Breach Reports on Rise in US
The data breach of all time, it seems that, in today’s age of technology, no one is safe.
According to the last legal technology survey (LTS), 26% of questioned law firms admitted that they experienced some sort of data breach.
The number of law firms that did not participate in the survey or did not disclose their breach number is unknown.
However, it is estimated that the increase in cyber attacks against law firms in the US skyrocketed from 2015 to 2016 by unbelievable 60%.
The estimate for 2017 is even greater with 2018 reaching cyber breach the newest heights.
Who is in danger?
As we all know, everyone is! But, according to the last LTS, the law firms that reported the most security breaches were in the group of larger US-based law firms, employing over 500 attorneys.
This does not come as a surprise as larger companies mean more people, more data, more technology and more risk contact points.
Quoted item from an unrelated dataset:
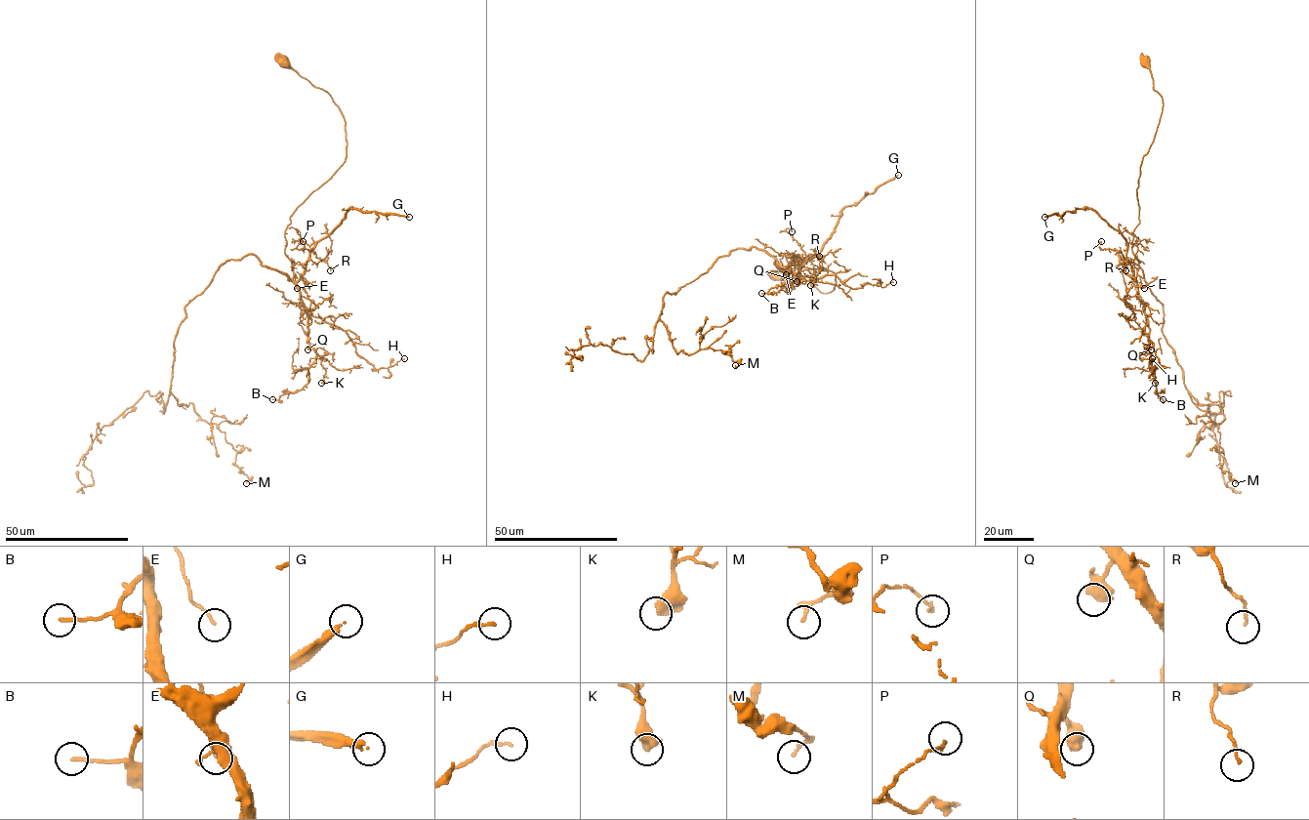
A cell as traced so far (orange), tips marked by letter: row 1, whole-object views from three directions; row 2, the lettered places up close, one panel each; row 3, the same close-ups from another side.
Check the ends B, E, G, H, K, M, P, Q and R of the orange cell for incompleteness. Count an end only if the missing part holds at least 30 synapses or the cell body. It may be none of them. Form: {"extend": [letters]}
{"extend": ["G"]}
On the other hand, the report also pointed out that small law firms, employing up to 5 attorneys, are also at risk, as they often don’t invest enough money in security measures.
According to LTS, 14% of law firms questioned reported a loss of important files.
This resulted in a severe shock when it came to their budgets.
Over a third of law firms reported a loss of billable hours, almost 30% paid hefty fees for correction, and a quarter needed to replace their hardware/software units which again was unexpected and unplanned. The law firms questioned only reported the immediate financial losses that cyber attacks caused.
The financial loss from the lawsuits and class actions taken against the law firms that suffered cyber attacks were not reported and are still unknown.
Why Law Firms?
The simple answer is: due to the sensitive data.
As an organization that handles sensitive information, including financial data, tax information, intellectual property and the like, a law firm is a warehouse of valuable goods to cyber criminals, who are ready to exploit the information found for their financial gain, as we have seen in a recent attack of Chinese hackers who managed to earn over $4 million thanks to the information about acquisitions and mergers they got from hacking different US law firms.
Though certain regulations, HIPAA included, do protect some of the information, they are simply not enough. What is needed is an obligatory security standard agreement, which will provide the much needed security measures.
According to the last ABA report, many law firms do not include key security measures, such as security policies, antivirus for laptops/ desks and encrypted mail.
Over Newkirk 700000 users were affected by the breach and about 250000 HSBS clients experienced similar problems.